WHAT IS A DUATHLON?
A duathlon is a two-sport race which involves running and cycling in three stages (run-bike-run). A duathlon is great for those looking to move into multi-sport racing but may not be comfortable with an open water swim or for triathletes who cannot get in the open water over winter.
Similar to its counterpart triathlon, duathlons come in multiple distances to suit all competitors from beginners to seasoned athletes.
Whether your goal is to complete your first Sprint or Olympic distance Duathlon, participate in provincial or national championships, or to gain selection for the Age Group World Championship team, Duathlon is a sport which provides the pathways between participation and high performance in a way which enables all individuals to achieve whatever level they aspire to.
Some of the best ways to get involved in the sport can be to:
• Enter a short distance sprint race. Such events are usually delivered as low-competitive, fun for all events.
• Enter as a member of a two person team. This can be a great way to try out the sport with your friends, and get to know the two disciplines of a Duathlon.
• Join a Multisport club. Multisport clubs are a great way to meet other multisport athletes and coaches, get involved in a regular training programme, or sign up for a skills development course. Clubs will often keep their members updated on local or provincial races and events, and provide a great social aspect to the sport.
• Go along as a supporter for your family or friend, and get to know the sport as a spectator – we guarantee you will leave wanting to have a go yourself!
If you can run and you can cycle, you are more than capable of completing a duathlon.

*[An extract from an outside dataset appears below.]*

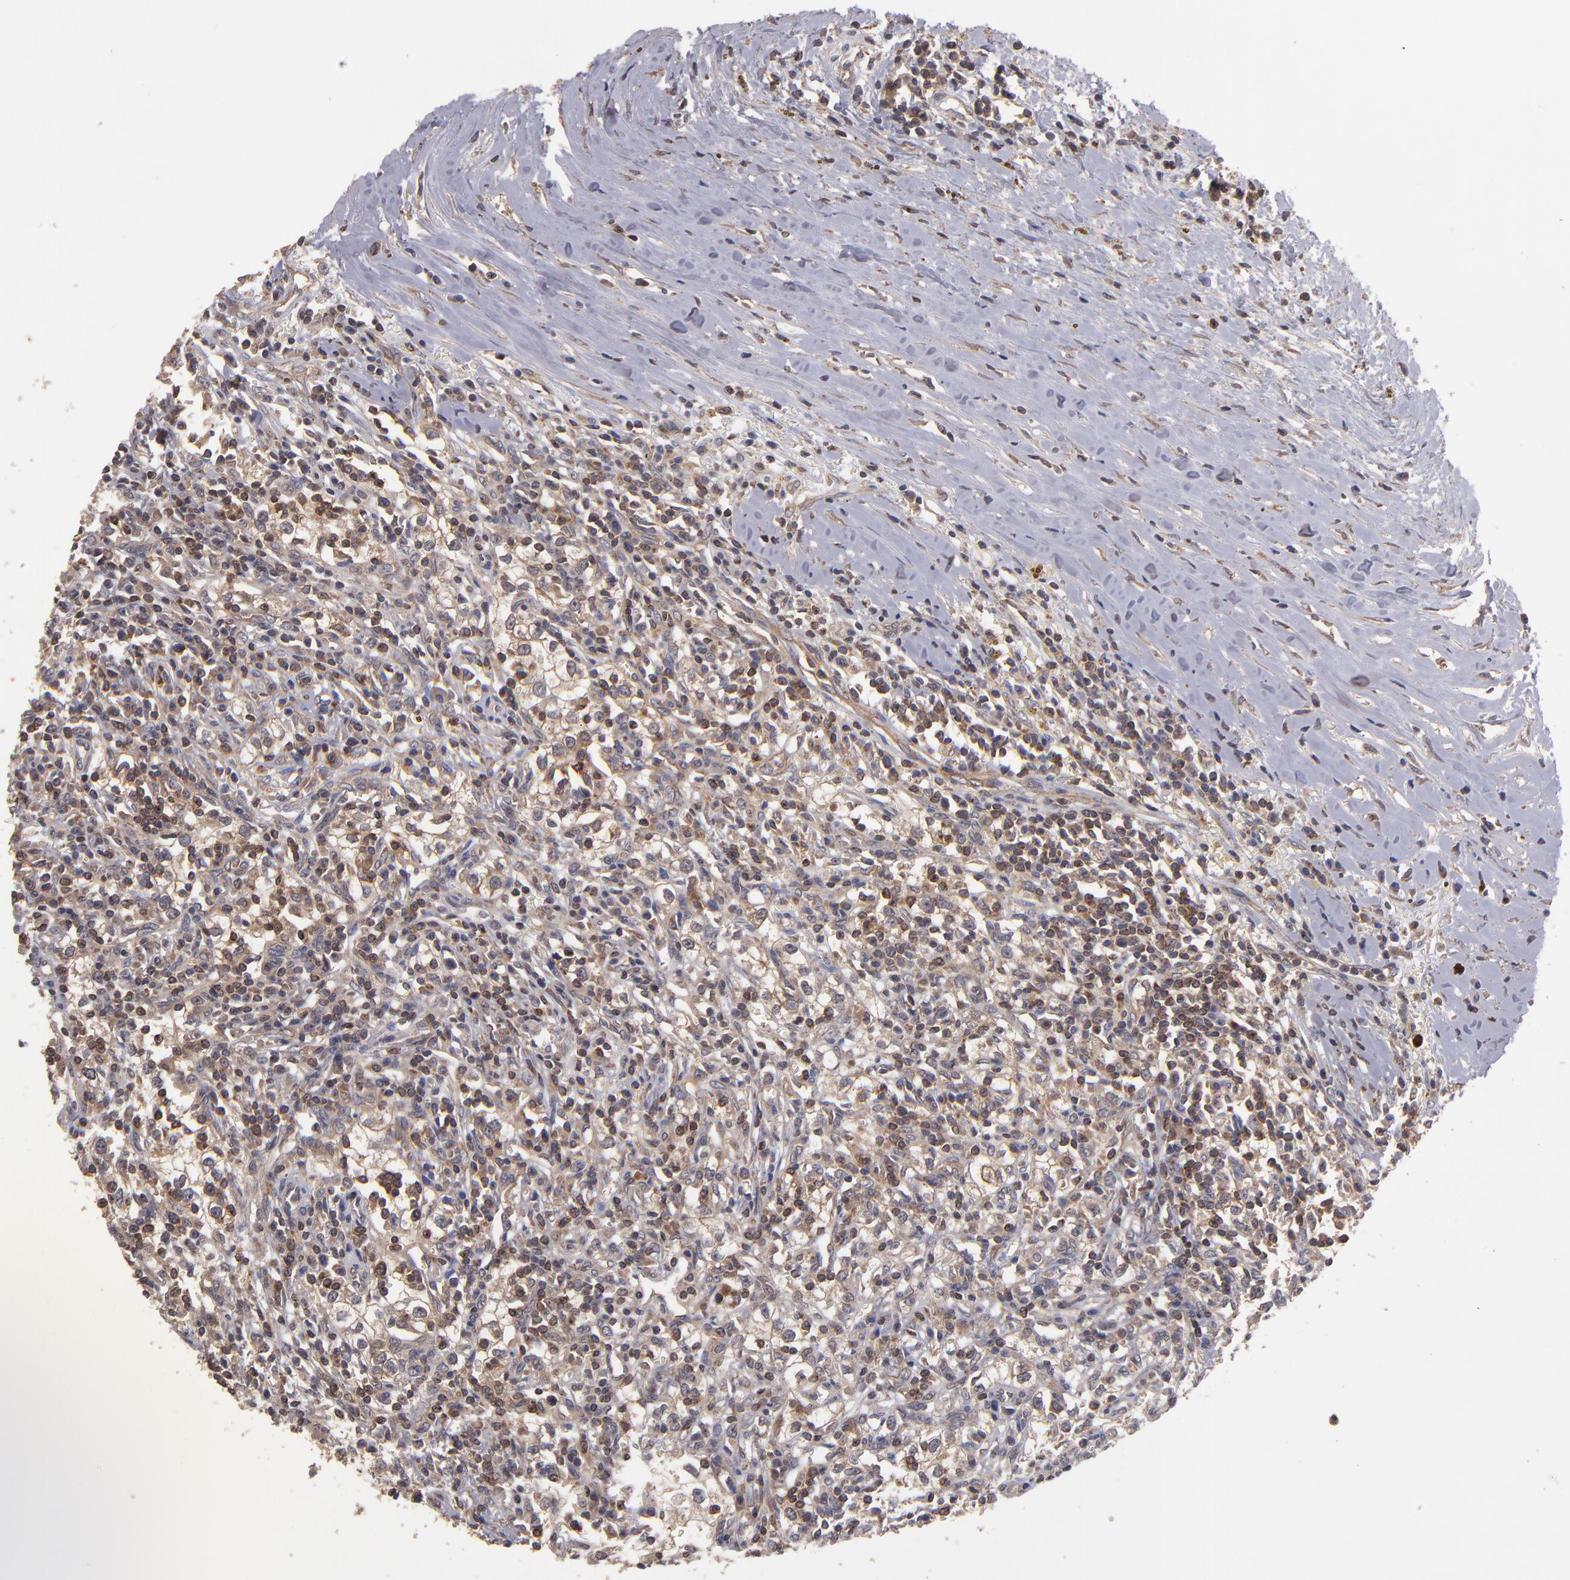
{"staining": {"intensity": "moderate", "quantity": "25%-75%", "location": "cytoplasmic/membranous"}, "tissue": "renal cancer", "cell_type": "Tumor cells", "image_type": "cancer", "snomed": [{"axis": "morphology", "description": "Adenocarcinoma, NOS"}, {"axis": "topography", "description": "Kidney"}], "caption": "Immunohistochemistry (IHC) (DAB (3,3'-diaminobenzidine)) staining of renal adenocarcinoma reveals moderate cytoplasmic/membranous protein positivity in about 25%-75% of tumor cells.", "gene": "NF2", "patient": {"sex": "male", "age": 82}}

When training for this multisport race, whilst it’s great to focus on the individual sports, you need to get familiar with training one sport after another. This is called a brick session. Brick sessions prepare you for what it feels like to run after having jelly legs from cycling and visa versa. They are also great for building endurance and testing out your transitions, which can be tricky on race day if you are new and nervous.
The first run of any duathlon is where you’re going to be the least fatigued, so you’re going to want to set off at your fast pace, whilst retaining energy for the bike and second run ahead. This is particularly important to practice, as you don’t want to use all your energy speeding off in the first leg, and have your other transitions suffer. If you can’t get outside and train, you can always complete a brick session at the gym.
One of the bonuses of duathlon is that you don’t need as much kit as you do for triathlon events as there’s no call for a wetsuit. When it comes to duathlon clothing, the jury's out. Some people will argue that cycling shorts and a bib are fine, whilst others will suggest this is like running in a nappy and terribly awkward. Those with a tougher bum or padded seat may opt for a regular running short - which typically will be okay for shorter distances. The most popular option is to go for a tri suit or tri shorts and top. The tri suit is designed with a lighter chamois pad making a comfier ride, but without distracting your run. You can view our Sundried Tri Suits crafted with the finest Italian fabrics for the ultimate comfort here via our triathlon shop.
When it comes to footwear, it’s best to wear what you’ve been training in. In order to limit your time in transition, if you have a pair of trainers you can bike and run in, you may save time, however some people will want to wear their cleats in order to pick up the most speed on the ride. If so ensure you have speed laces and socks which are suited to both trainers - or go sockless.